Dan waren er nog de salarisverschillen. De doorsnee Amerikaanse werknemer incasseerde tot vier keer zo veel als zijn Duitse tegenhanger. Tegelijk stonden de Amerikanen versteld van de Duitse ‘spilzucht’. Sommige directieleden reisden eersteklas naar vergaderingen of verbleven in het weekend in de beste hotels. Het zou veel tijd vergen om die twee culturen wat te laten inbinden. Gelukkig beantwoordde geen van beide ondernemingen helemaal aan de Amerikaanse of Teutoonse stereotypen, vooral dan op het niveau van het topmanagement. De wrevel was wel sterk genoeg om een personeelscarrousel op gang te brengen. Er volgden enkele opvallende ontslagnames, de meeste toen tijdens de fusie de belangrijkste posten werden toebedeeld. Ook in de lagere regionen was het verloop massaal. Vorig jaar vertrokken getalenteerde Chrysler-ingenieurs in dichte drommen. Die stroom is nu zo goed als stilgevallen. Volgens Hubbert hebben de Duitsers één belangrijke les geleerd: de loyaliteit van de werknemers is niet vanzelfsprekend.

Het verschil tussen twee intercontinentale bedrijven is vergelijkbaar met dat tussen Amerika en Europa zelf: ze zijn hetzelfde, maar anders. Daimler meende dat culturele problemen en managementmanoeuvres onvermijdelijk maar beheersbaar waren. De meest heikele problemen in de fusie bleken echter vooral om onvoorziene details te draaien. Neem het schijnbaar eenvoudige punt van het gemeenschappelijk gebruik van onderdelen.

Als Daimler en Chrysler twee soortgelijke voertuigen hebben, dan kunnen ze in theorie geld besparen door in beide dezelfde onderdelen in te bouwen. Maar wat gebeurt er als de lancering van het ene voertuig voorzien is voor dit jaar en van het andere pas volgend jaar? Moeten de productlanceringen gecoördineerd worden om een zo groot mogelijke doeltreffendheid te halen? En hoe moeten de ontwikkelingskosten worden toegewezen?

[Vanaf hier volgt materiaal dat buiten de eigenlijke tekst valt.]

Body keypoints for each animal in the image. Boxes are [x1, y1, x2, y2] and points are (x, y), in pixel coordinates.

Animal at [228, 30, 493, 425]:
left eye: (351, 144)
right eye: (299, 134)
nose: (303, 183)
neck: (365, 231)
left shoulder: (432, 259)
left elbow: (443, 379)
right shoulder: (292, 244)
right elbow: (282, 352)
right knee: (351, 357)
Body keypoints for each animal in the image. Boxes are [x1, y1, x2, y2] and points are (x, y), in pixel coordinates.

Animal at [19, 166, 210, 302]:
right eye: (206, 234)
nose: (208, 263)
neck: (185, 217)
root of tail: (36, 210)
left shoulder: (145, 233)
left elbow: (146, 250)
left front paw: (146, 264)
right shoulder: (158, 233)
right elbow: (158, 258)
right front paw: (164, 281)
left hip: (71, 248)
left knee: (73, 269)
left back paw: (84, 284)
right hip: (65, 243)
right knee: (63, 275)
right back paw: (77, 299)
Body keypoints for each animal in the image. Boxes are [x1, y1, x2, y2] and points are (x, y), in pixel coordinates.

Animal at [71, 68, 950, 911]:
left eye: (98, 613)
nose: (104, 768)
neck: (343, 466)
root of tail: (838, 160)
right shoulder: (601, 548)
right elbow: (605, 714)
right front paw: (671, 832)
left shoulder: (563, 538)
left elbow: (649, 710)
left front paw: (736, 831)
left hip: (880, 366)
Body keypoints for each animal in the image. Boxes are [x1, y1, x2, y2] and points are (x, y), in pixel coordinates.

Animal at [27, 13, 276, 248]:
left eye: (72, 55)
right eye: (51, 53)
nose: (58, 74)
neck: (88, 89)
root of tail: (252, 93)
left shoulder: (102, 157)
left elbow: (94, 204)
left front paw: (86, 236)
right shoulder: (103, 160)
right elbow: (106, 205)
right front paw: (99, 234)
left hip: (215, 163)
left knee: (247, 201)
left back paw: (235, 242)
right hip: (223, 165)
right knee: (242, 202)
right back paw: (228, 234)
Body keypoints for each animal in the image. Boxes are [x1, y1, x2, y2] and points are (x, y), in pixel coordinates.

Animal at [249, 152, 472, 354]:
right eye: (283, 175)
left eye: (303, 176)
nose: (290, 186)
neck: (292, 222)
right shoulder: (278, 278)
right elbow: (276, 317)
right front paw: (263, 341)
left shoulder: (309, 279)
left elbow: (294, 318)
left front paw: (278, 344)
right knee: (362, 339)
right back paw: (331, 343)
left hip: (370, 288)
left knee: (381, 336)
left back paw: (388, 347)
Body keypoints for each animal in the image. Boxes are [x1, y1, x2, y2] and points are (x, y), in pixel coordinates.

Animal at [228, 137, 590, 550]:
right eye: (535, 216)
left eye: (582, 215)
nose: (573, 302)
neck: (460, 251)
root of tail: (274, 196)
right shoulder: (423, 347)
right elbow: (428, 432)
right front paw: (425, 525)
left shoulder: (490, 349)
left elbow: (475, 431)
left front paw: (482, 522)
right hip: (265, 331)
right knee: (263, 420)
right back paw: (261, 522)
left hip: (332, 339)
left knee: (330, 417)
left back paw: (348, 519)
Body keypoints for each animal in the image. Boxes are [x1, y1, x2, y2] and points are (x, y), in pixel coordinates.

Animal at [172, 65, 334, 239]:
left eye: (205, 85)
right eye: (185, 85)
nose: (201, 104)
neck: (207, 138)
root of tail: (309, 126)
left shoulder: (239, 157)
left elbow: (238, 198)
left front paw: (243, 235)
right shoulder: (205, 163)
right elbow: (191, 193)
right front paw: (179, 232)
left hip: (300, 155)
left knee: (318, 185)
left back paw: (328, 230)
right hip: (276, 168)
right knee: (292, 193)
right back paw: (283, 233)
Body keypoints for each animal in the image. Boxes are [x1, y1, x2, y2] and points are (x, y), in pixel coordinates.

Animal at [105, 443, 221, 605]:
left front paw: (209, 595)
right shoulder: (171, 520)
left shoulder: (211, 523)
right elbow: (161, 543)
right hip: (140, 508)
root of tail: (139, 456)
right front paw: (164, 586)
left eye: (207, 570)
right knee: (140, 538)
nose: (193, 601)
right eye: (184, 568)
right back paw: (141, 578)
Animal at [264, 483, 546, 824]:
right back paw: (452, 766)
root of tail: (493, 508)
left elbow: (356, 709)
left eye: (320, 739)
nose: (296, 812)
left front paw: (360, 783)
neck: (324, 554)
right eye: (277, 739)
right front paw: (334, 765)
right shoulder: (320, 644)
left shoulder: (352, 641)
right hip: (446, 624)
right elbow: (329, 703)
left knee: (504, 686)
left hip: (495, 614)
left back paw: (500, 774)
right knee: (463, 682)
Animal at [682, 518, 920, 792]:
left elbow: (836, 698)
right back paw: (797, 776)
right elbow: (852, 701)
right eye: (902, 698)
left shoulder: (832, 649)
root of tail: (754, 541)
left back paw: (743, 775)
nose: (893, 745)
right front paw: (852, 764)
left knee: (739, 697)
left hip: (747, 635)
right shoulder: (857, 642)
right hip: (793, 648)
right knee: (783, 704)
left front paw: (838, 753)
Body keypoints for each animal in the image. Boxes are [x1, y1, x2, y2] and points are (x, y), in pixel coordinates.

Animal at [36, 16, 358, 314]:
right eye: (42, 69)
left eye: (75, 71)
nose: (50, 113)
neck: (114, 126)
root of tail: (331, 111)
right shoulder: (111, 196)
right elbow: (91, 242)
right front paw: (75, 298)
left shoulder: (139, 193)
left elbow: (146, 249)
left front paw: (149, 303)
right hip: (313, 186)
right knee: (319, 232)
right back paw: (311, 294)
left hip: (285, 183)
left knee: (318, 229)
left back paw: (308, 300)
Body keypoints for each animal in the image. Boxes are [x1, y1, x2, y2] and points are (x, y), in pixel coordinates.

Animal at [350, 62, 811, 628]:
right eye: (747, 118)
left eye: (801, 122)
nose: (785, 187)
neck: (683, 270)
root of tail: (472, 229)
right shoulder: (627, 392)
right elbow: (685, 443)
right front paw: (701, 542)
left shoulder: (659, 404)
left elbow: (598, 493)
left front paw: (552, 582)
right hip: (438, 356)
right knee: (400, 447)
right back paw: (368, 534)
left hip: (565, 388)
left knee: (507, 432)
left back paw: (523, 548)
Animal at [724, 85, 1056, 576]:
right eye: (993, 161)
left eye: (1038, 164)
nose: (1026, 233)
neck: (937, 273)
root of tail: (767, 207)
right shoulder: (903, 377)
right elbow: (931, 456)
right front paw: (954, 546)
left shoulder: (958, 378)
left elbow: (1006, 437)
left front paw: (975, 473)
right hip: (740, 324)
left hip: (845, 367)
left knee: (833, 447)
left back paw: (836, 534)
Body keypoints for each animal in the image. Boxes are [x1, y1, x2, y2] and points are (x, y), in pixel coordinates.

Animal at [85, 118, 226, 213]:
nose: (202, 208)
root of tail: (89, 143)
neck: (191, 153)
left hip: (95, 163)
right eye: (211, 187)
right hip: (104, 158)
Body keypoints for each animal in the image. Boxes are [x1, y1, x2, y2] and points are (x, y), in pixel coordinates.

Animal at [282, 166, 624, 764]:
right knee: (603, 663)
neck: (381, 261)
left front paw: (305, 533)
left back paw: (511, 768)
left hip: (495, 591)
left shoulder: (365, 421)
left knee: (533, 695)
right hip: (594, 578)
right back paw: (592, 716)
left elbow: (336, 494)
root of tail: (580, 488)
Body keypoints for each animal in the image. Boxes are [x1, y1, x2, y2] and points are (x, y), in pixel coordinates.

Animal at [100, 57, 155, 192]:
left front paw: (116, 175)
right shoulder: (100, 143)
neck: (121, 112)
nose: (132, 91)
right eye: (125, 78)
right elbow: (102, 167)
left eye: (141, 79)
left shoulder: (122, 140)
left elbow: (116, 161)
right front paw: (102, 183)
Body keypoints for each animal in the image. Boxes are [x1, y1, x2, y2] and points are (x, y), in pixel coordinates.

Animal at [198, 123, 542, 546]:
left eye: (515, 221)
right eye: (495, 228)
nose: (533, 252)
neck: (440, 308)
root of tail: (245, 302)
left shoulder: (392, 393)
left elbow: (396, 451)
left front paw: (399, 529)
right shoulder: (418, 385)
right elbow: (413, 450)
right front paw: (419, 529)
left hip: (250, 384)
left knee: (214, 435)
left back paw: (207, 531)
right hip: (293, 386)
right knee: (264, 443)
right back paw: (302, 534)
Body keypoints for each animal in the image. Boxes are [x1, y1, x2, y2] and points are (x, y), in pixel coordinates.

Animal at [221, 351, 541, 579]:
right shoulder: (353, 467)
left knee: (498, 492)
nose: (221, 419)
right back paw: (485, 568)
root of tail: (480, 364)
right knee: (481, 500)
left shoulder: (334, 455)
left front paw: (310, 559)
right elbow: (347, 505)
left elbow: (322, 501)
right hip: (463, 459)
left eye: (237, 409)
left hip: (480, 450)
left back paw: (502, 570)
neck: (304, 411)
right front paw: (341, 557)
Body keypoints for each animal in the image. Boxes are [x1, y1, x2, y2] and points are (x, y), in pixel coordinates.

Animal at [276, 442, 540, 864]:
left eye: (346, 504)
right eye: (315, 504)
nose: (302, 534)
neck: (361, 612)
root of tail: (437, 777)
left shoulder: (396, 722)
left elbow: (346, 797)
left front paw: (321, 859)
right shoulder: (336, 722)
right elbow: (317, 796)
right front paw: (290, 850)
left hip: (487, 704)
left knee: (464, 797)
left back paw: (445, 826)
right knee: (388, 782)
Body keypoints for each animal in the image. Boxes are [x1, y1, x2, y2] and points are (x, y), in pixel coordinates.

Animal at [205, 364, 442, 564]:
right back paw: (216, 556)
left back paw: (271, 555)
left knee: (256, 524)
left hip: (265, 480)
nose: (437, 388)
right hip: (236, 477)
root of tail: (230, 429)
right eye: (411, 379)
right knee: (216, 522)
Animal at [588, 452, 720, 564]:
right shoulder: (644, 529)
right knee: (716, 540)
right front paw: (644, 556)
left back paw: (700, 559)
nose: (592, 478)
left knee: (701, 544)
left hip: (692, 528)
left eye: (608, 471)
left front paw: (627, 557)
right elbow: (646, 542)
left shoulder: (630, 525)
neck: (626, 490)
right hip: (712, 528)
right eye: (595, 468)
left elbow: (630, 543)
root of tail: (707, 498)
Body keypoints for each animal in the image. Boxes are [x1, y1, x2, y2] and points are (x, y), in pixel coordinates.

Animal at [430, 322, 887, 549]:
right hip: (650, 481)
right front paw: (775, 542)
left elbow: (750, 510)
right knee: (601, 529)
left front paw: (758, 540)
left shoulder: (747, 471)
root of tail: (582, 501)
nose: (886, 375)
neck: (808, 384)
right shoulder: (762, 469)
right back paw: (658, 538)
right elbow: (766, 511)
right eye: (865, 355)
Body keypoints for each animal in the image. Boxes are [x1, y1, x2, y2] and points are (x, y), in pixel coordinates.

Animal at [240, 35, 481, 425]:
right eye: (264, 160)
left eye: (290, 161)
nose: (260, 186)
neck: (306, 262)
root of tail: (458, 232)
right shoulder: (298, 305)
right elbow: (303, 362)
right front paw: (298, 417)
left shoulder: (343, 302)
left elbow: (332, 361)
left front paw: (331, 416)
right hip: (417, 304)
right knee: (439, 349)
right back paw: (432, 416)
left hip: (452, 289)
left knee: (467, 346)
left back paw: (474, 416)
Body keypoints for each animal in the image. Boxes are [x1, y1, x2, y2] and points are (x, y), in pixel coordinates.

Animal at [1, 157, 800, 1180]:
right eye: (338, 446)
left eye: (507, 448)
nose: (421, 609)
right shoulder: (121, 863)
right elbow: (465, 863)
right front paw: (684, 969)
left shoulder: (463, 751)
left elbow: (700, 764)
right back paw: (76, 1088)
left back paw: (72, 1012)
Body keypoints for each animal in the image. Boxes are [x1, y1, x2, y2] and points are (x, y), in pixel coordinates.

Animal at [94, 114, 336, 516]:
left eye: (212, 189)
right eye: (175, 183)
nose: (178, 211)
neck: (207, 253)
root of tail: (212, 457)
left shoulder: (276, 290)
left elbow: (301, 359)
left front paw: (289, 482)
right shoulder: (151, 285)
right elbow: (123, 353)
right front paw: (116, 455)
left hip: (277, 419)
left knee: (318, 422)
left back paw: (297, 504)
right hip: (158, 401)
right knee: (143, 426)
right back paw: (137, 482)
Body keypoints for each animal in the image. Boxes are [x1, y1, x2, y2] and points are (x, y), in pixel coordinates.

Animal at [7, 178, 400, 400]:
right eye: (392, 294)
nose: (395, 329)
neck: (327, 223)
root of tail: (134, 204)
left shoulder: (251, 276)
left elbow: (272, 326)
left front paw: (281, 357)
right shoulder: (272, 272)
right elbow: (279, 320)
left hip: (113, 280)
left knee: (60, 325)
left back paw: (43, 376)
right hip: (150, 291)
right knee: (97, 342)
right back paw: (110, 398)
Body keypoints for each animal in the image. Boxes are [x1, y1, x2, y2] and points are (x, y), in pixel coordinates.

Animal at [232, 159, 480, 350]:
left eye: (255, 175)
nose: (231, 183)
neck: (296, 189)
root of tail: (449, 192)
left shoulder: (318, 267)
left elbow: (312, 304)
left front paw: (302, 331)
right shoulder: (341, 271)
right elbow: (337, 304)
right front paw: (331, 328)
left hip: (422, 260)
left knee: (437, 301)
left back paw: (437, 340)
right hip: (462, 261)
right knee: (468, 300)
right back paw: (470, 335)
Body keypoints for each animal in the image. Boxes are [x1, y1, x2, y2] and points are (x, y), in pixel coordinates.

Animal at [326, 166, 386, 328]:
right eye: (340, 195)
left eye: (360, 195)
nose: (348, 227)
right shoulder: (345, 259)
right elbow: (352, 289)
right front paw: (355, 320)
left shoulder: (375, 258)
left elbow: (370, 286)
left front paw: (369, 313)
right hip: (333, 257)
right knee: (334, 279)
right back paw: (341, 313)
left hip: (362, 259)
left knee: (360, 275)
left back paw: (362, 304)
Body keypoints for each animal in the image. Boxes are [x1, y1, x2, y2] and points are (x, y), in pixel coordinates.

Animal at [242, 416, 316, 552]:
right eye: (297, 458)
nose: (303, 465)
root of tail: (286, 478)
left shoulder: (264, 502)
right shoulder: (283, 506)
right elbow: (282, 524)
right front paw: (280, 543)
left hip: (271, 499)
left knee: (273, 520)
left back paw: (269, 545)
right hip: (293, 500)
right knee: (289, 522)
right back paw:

Het is van die ‘pietluttige’ details dat het uiteindelijke lot van de overeenkomst afhangt. Als DaimlerChrysler erin slaagt om orde op zaken te stellen, wordt de fusie wellicht als een meesterlijke zet bekeken. Mislukt het, dan zal een deel van de schuld ongetwijfeld op grensoverschrijdende verschillen zoals taal en cultuur worden afgeschoven. En dat is misschien de échte les die uit dergelijke fusies kan worden getrokken: de cultuurclash komt pas aan de oppervlakte als het elders al fout aan het lopen is.